Le Qatar se voit attaqué, de plusieurs points de vue, sur le fondement de nombreux griefs. Les conditions de travail, considérées comme peu dignes imposées aux ouvriers des chantiers, est l’un des tout premiers. Une deuxième récrimination concerne les morts et un journal britannique de réputation, The Guardian, a publié des chiffres, paraissant significatifs, qui ont servi à émouvoir l’opinion publique. Une troisième doléance, peut-être la plus significative, concerne les droits des homosexuels. Un quatrième motif de plainte serait la corruption qui aurait présidé à l’attribution de la Coupe du monde au Qatar. Enfin les conséquences écologiques désastreuses de l’événement viennent décorer cette couronne d’épines que l’on place volontiers sur la tête du Qatar. Par voie de conséquence, des appels au boycott ont été lancés, avec un certain écho médiatique, et nombre de métropoles européennes ont, d’ores et déjà, décidé de ne pas prévoir de "fan zones" pour les aficionados du football. Remarquons incidemment que les partisans du boycott seraient bien avisés d’être conséquents avec eux-mêmes. Il serait peu efficient de boycotter le Qatar sur le plan sportif si l’on n’étend pas cette sanction aux domaines économique, culturel et politique.
Ces controverses plus ou moins enflammées, plus ou moins intéressées ont, n’en déplaise à leurs promoteurs, quelque chose de très européano-européen. Ceux qui élèvent des objections, formulent des critiques, lancent des accusations, tancent le Qatar et le menacent de boycott, ne s’avisent pas que ces attaques médiatiques et politiques n’émeuvent pas grand monde hors d’Europe. Bien que l’Argentine, par exemple, ait été l’un des pionniers en matière de droits accordés aux homosexuels, aucune idée de boycott n’y fuse et nul n’imagine les Argentins s’abstenant de suivre les matchs de leur sport fétiche. Au reste, les Japonais ne se sentent nullement touchés par cette campagne médiatique qui n’a revêtu cette véhémence qu’en terres européennes. Pour sa part, le président algérien Abdelmadjid Tebboune a pris fait et cause pour le Qatar. En Europe même, des voix s’élèvent, peu entendues certes, mais elles existent, pour se démarquer de cette campagne ou pour y introduire des nuances. Philippe Folliot, sénateur du Tarn, par exemple, s’est adressé à ses compatriotes, dans les colonnes du magazine Marianne, en ces termes : "Les Français n’ont pas à boycotter la Coupe du monde au Qatar en 2022". En Allemagne, M. Sigmar Gabriel, l’ex-ministre des Affaires étrangères, a pris ses distances par rapport à la manière dont le gouvernement allemand traite le Qatar. Le géopoliticien Pascal Boniface a rappelé quelques vérités : "C’est la première fois que l’on parle de morts sur les chantiers. Avant il y a eu d’autres morts sur les chantiers de la Coupe du monde sans qu’on en parle". Le magazine allemand Der Spiegel a conclu, au terme d’une enquête, que la fédération allemande de football aurait "acheté" l’organisation du mondial chez elle en 2006 pour 6,7 millions d’euros. Les faits se sont, du reste, révélés assez graves pour justifier l’ouverture d’une procédure judiciaire et, sauf erreur de ma part, je n’ai pas souvenir que cela ait déclenché une campagne médiatique à retombées mondiales.

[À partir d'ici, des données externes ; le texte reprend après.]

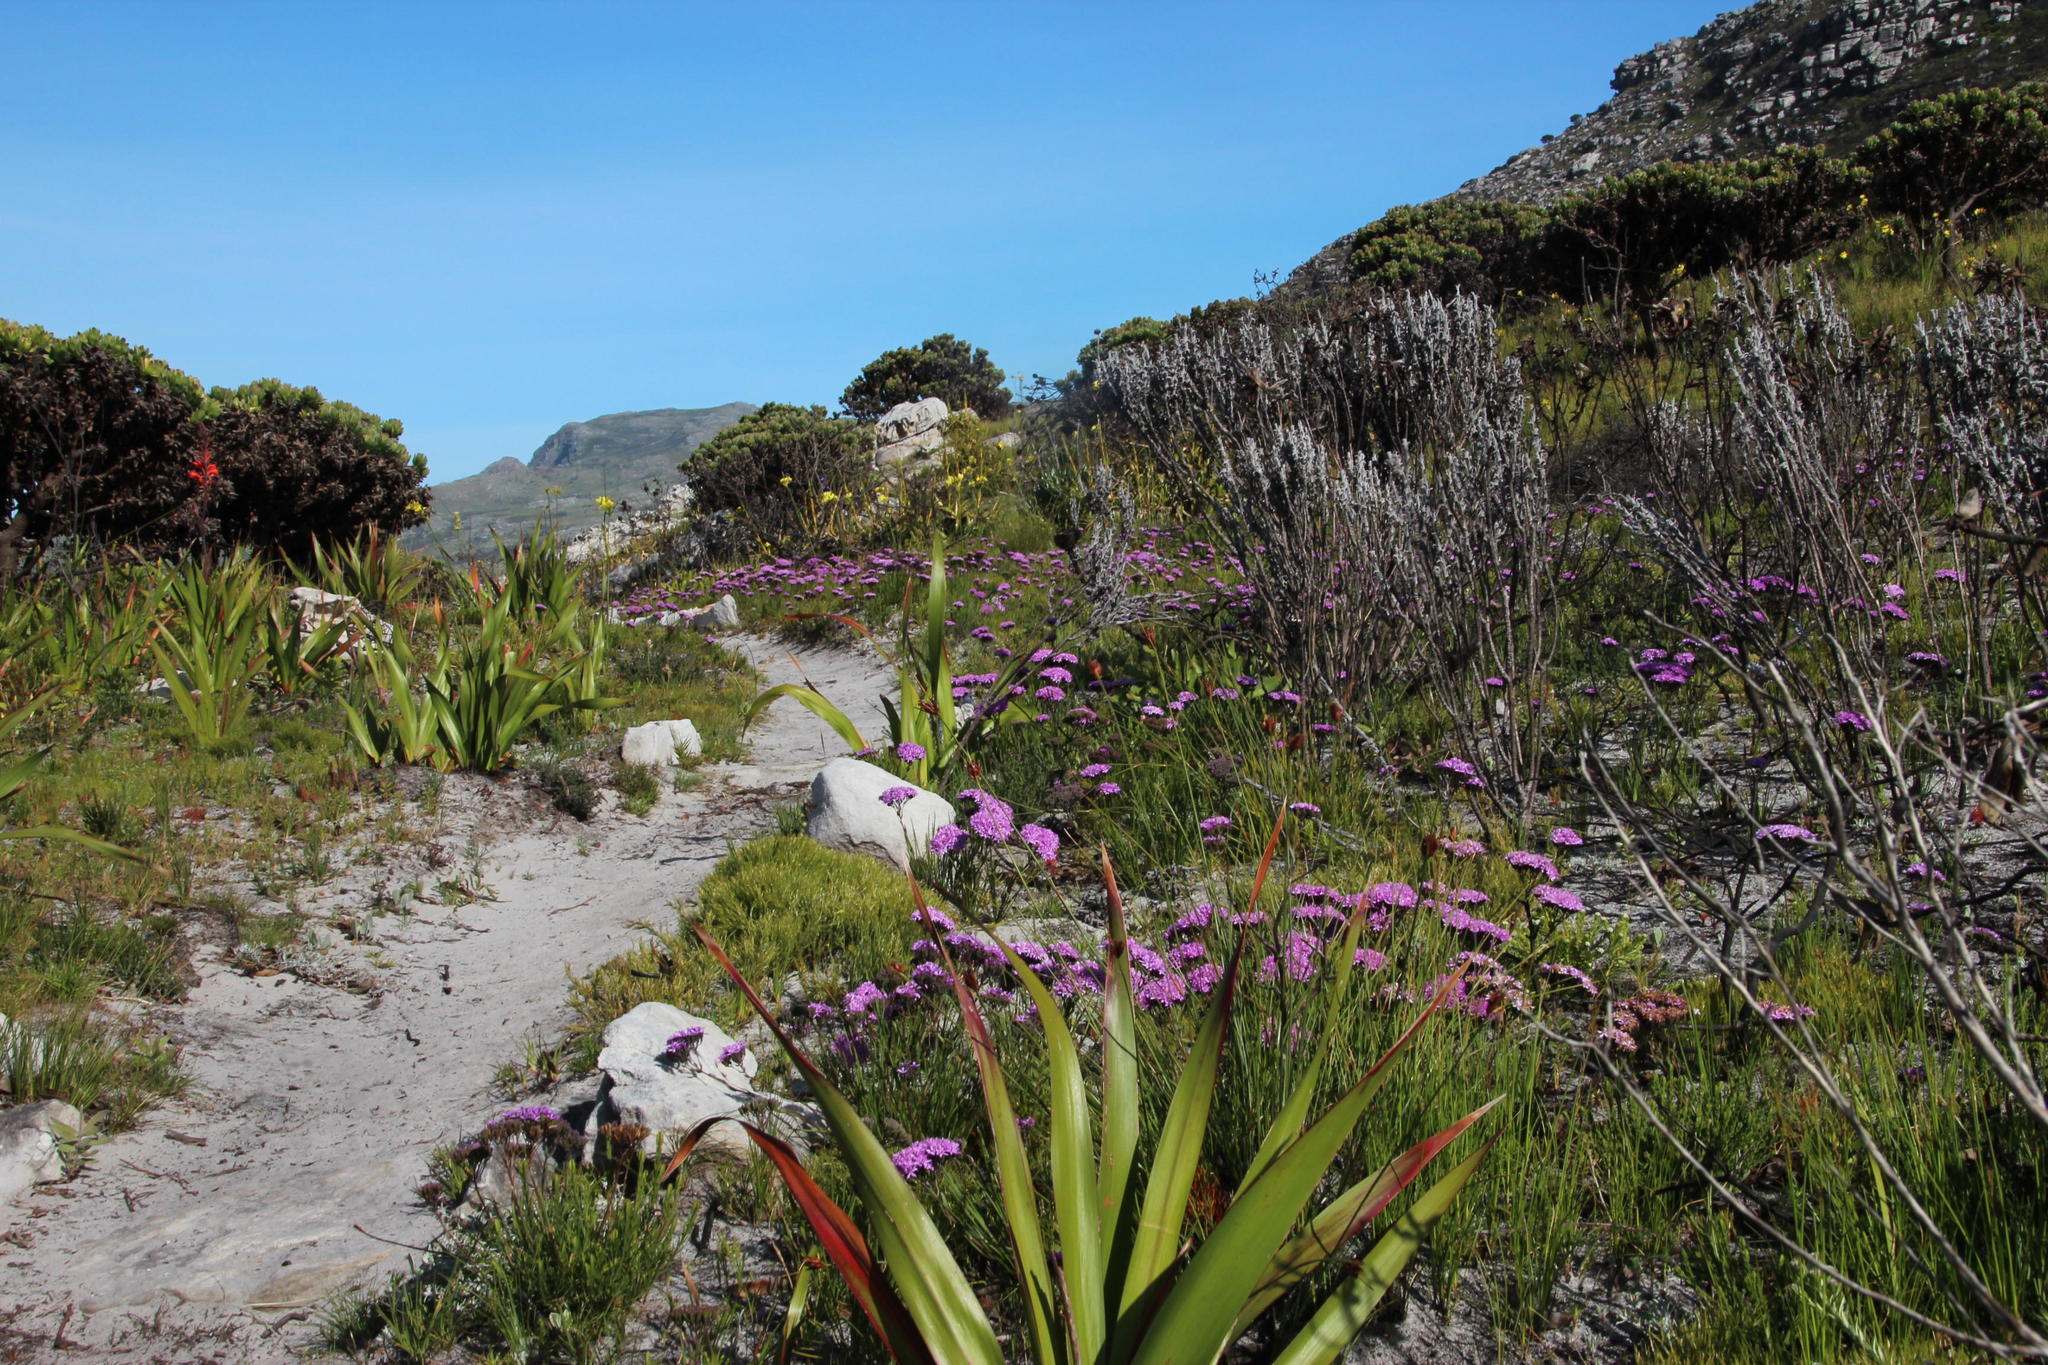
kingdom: Plantae
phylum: Tracheophyta
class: Liliopsida
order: Asparagales
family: Iridaceae
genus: Watsonia
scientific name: Watsonia tabularis
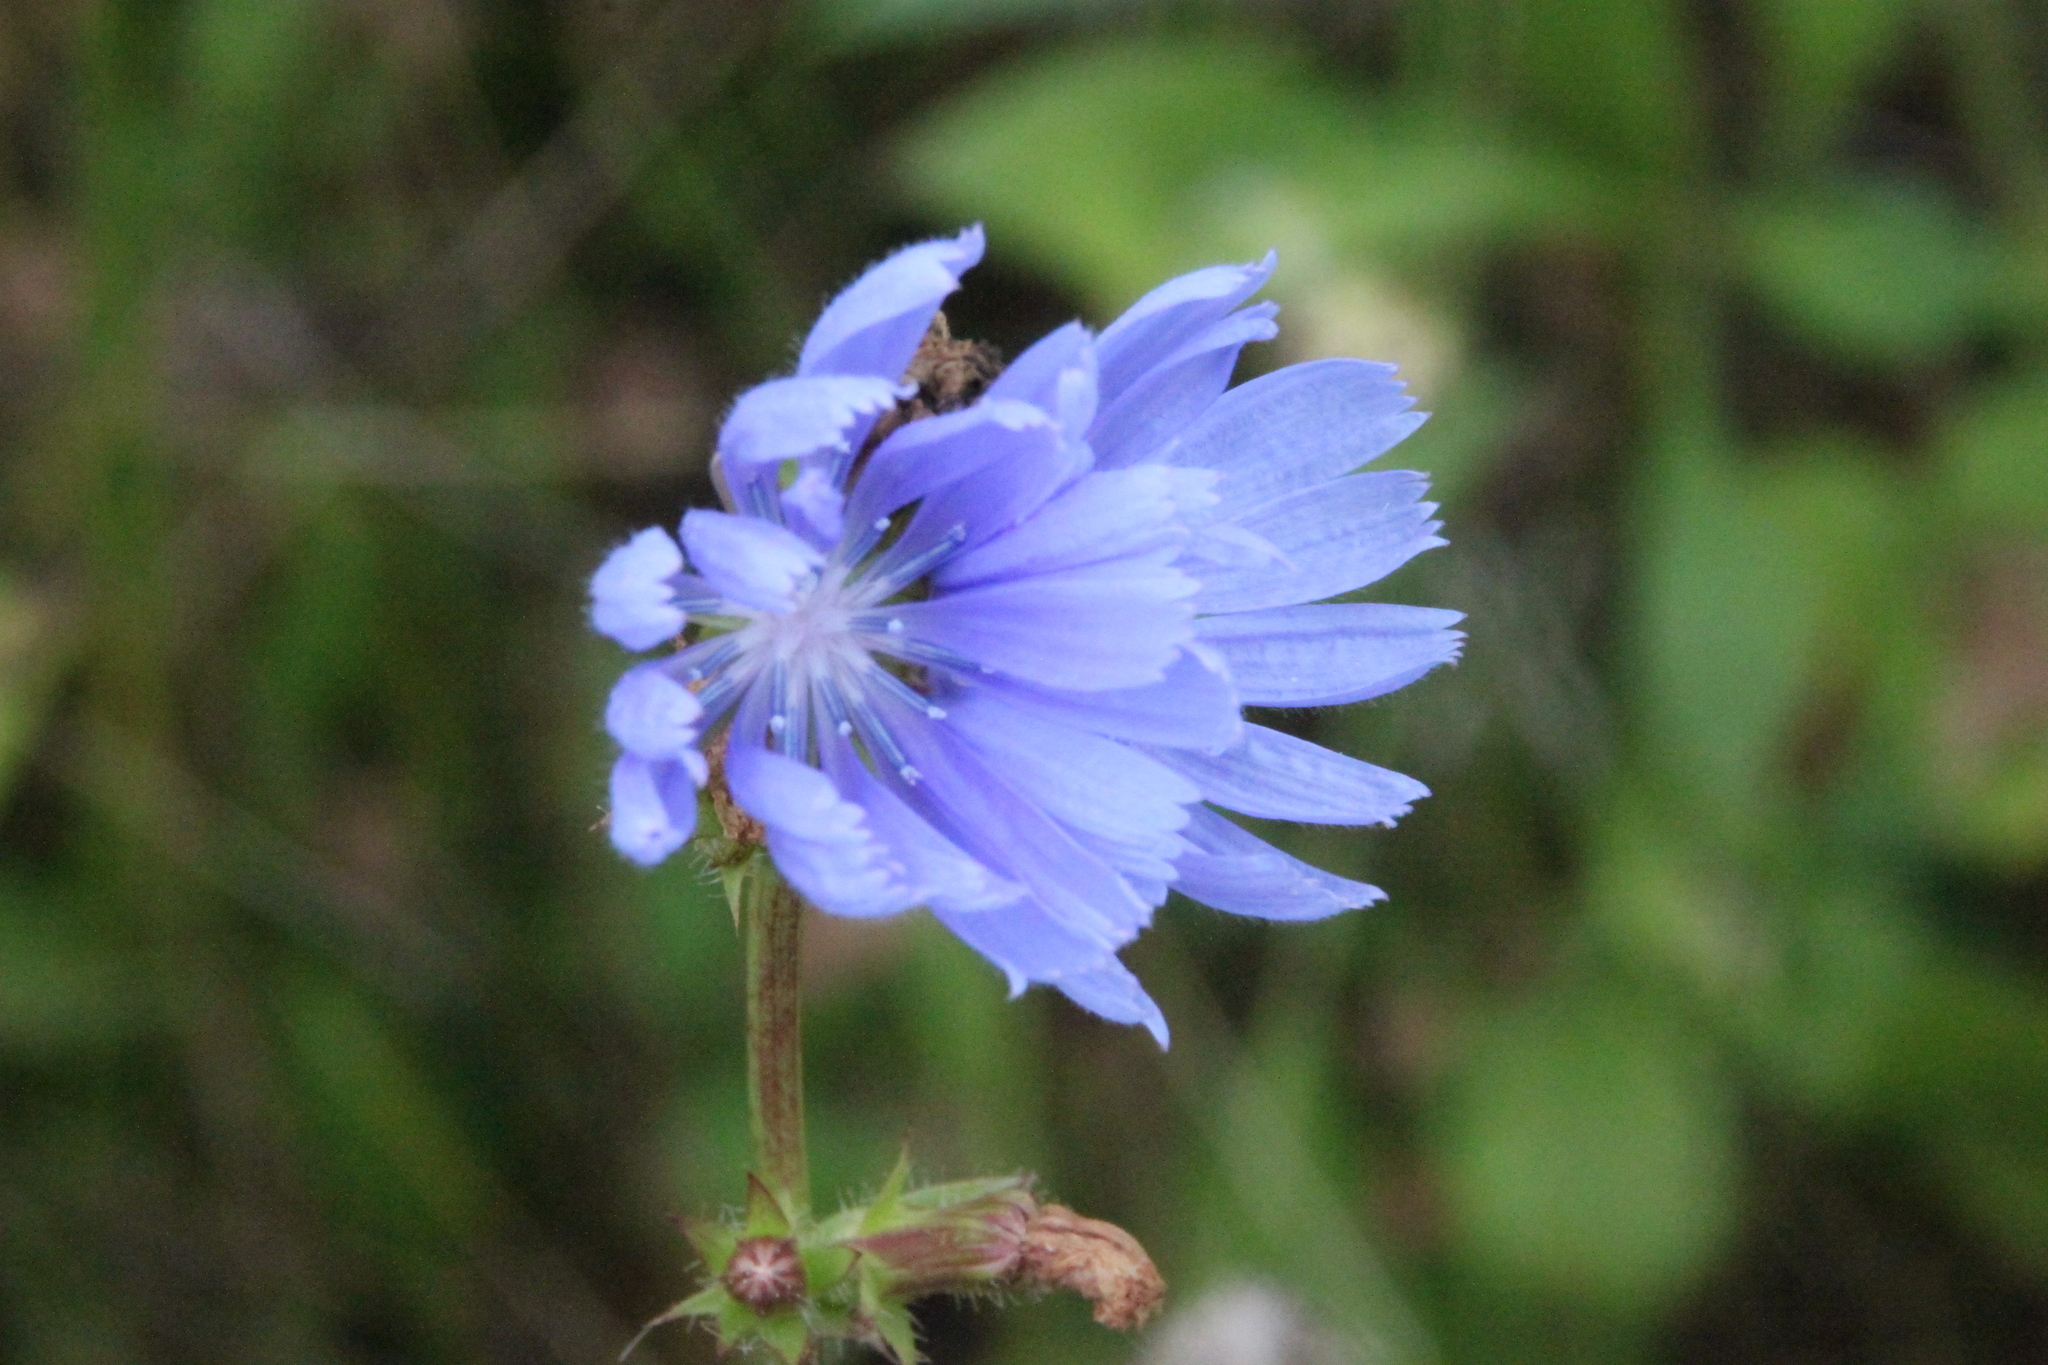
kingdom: Plantae
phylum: Tracheophyta
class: Magnoliopsida
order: Asterales
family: Asteraceae
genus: Cichorium
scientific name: Cichorium intybus
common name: Chicory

Le chiffre des morts, lancé par The Guardian, a ému à juste titre l’opinion. Il a été repris dans toutes sortes d’organes de presse d’innombrables fois et la répétition d’un chiffre aussi élevé dans ces conditions a fait très vite office de vérité. Or, si l’on y regarde de plus près, le chiffre avancé par le journal anglais n’est qu’une estimation qui vaut ce qu’elle vaut, nullement une certitude. En l’absence de toute preuve indubitable, irréfutable, le Qatar aura beau jeu de répondre qu’il ne s’agit là que d’allégations et c’est d’ailleurs ce que les responsables et les dirigeants qataris ont répondu. M. Tamim al Hamad al Thani est même allé plus loin : "Même aujourd’hui, a-t-il déclaré, nombre de personnes ne peuvent accepter l’idée qu’un pays arabe et musulman puisse organiser une Coupe du monde". Un argument qui trouve un large écho dans le monde arabe, très sensible à l’hostilité qu’il estime régner à son endroit en Occident.
Reste qu’il existe des faits massifs : on ne saurait nier que la montée de la xénophobie en Europe est hélas bien réelle, et que les sociétés européennes, celles qui étaient autrefois rangées parmi les plus tolérantes, ont depuis glissé dans l’intolérance. L’Europe s’est fermée aux étrangers et rien ne le montre mieux que l’histoire de ce bateau que l’Italie, pays fondateur de l’UE, a refusé d’accueillir. Faut-il de surcroît rappeler qu’en France plus de 13 millions de votants ont plébiscité Marine Le Pen aux dernières élections présidentielles, qu’il y a 90 députés, à l’Assemblée nationale, une première depuis 1986 où ils n’étaient qu’une trentaine. Enfin, à la chambre des députés, un élu de la République a été l’objet de déclarations jugées racistes. Ce qu’on entendait dans les tavernes est devenu dicible au sommet des institutions françaises. Mme Elisabeth Borne, Première ministre, a cru nécessaire d’assurer que "le racisme n’a pas sa place dans notre démocratie" et, du reste, le député G. de Fournas, auteur de la formule jugée raciste, a écopé d’une sanction "la plus sévère", selon la présidente de l’Assemblée nationale, sanction qui n’a été infligée qu’une seule fois depuis 1958. "Le libre débat démocratique ne saurait tout permettre, certainement pas l’invective, l’insulte, certainement pas le racisme", a cru bon déclarer Mme Braun-Pivet. Il n’est pas sûr que cela suffise à endiguer ce qui semble prendre la forme d’une lame de fond.
Ceux qui reprochent au Qatar d’avoir traité de manière inhumaine les ouvriers qui travaillaient à élever ces stades ne voient pas qu’ils prêtent à rire. Non que l’argument n’ait quelque validité, mais enfin l’inconséquence de ces gens-là étonne. Ces Africains, ces Asiatiques dont on déplore si pathétiquement la mort sur les chantiers du Qatar, mais ce sont les frères de ceux à qui l’Europe ferme ses portes ; ce sont les semblables de ceux qui, tous les jours, dans les villes de l’Europe se voient insultés, stigmatisés, rejetés, exclus du travail en raison de leur couleur de peau et de la consonance de leurs noms. Demander des comptes au Qatar, oui mais seulement lorsque nous aurons pris fait et cause pour ces malheureux parias qui peuplent nos rues, nos villes et nos banlieues, lorsque nous aurons extirpé les discriminations ravageuses qui saccagent tant de vies humaines. Nous aurions été plus conséquents et plus crédibles si nous avions lutté contre ce racisme qui gangrène nos sociétés et dresse les gens les uns contre les autres dans des divisions qui sont autant de diversions.